Hypothesis

We propose that the sharp decline in the Firmicutes/Bacteroidetes (F/B) ratio after age 70 results from age‑dependent loss of specific host‑derived mucosal glycans that selectively support Firmicutes adhesion and growth. This glycan depletion reduces butyrate production, lowering colonocyte mitochondrial respiration and weakening the epithelial barrier, thereby contributing to inflammaging.

Mechanistic basis

• Colonocytes rely on butyrate from Firmicutes for β‑oxidation, which maintains hypoxia in the lumen and favors obligate anaerobes. Reduced butyrate elevates luminal oxygen, shifting the community toward facultative anaerobes such as Proteobacteria, a shift observed in elderly microbiota[Differences in the gut Firmicutes to Bacteroidetes ratio across age groups in healthy Ukrainian population].
• Age‑related decline in expression of glycosyltransferases (e.g., FUT2, B4GALNT2) alters the O‑glycan landscape of the colonic mucus layer[The gut microbiota and aging: interactions, implications, and interventions]).
• Firmicutes such as Faecalibacterium prausnitzii possess glycan‑binding protein modules that recognize these mucin O‑glycans; loss of these ligands decreases their competitive advantage versus Bacteroidetes, which utilize a broader range of dietary polysaccharides[The Firmicutes/Bacteroidetes Ratio: What It Means for Gut Health, Hormones, and Overall Wellness].
• Consequently, butyrate flux drops, impairing colonocyte peroxisome proliferator‑activated receptor‑γ (PPARγ) signaling and mitochondrial fatty‑acid oxidation, leading to increased epithelial permeability and systemic endotoxin translocation.

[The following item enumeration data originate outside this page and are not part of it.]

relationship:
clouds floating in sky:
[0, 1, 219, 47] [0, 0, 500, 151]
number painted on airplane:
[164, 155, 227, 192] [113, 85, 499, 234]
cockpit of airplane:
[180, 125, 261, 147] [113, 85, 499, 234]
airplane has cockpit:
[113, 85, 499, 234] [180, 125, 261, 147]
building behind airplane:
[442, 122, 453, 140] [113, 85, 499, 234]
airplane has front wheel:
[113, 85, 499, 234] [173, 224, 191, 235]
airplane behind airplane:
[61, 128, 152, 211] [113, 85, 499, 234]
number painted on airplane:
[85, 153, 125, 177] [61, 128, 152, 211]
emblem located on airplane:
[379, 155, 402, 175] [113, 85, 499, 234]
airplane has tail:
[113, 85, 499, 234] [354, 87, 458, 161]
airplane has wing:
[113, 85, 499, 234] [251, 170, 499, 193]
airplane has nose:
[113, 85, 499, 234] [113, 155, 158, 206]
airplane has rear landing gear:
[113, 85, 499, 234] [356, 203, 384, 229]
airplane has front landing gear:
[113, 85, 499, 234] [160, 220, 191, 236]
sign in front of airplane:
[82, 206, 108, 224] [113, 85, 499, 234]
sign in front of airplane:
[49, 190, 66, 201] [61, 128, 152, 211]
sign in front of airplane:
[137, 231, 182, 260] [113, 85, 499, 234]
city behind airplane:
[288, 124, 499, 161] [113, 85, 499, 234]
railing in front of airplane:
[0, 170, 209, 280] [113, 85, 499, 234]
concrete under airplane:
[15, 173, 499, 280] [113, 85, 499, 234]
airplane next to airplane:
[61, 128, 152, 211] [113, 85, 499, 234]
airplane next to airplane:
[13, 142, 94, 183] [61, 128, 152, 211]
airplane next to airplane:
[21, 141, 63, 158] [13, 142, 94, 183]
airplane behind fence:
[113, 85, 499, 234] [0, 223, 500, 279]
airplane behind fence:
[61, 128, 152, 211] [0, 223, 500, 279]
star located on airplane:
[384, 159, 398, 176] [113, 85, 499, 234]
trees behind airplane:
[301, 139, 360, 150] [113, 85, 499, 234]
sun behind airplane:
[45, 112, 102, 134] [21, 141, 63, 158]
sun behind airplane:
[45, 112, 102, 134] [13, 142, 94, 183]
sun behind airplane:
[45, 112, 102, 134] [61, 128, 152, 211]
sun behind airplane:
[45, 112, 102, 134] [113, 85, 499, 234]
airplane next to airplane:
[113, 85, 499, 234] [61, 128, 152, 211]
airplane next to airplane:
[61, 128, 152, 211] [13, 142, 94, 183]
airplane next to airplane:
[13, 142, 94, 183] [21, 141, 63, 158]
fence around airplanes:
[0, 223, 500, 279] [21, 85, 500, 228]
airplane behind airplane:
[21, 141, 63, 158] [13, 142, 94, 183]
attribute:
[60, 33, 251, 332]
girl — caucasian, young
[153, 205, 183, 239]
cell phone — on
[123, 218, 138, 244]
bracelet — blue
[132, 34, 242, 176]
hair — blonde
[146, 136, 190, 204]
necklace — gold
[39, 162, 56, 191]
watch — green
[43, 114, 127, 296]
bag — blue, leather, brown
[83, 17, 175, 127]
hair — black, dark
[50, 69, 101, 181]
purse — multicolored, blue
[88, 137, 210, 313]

Predictions and experimental design

1. Human cohort – Measure fecal mucin O‑glycan profiles (via LC‑MS) and F/B ratio across ages (20‑90). Expect a negative correlation between specific sulfated/sialylated glycans and Firmicutes abundance, strongest after 70[Differences in the gut Firmicutes to Bacteroidetes ratio across age groups in healthy Ukrainian population]).
2. Intervention – Supplement aged mice with purified mucin O‑glycans (e.g., sialyl‑Lewis^x) and assess: (a) Firmicutes abundance, (b) fecal butyrate, (c) colonocyte oxygen consumption (Seahorse), (d) barrier integrity (FITC‑dextran assay). Predict restoration of Firmicutes and butyrate to mid‑life levels.
3. Mechanistic test – Use germ‑free mice colonized with a defined Firmicutes strain lacking the mucin‑binding protein; glycan supplementation will not rescue its abundance, confirming the ligand‑receptor specificity.
4. Falsifiability – If glycan supplementation fails to increase Firmicutes or butyrate in aged subjects, or if mucin glycan loss does not correlate with the F/B decline, the hypothesis is refuted.

Broader implications

Linking host glycan biosynthesis to microbial ecology provides a testable, host‑centric mechanism for the post‑70 F/B shift, moving beyond correlative ratios toward causal interventions that could preserve colonocyte health and mitigate inflammaging.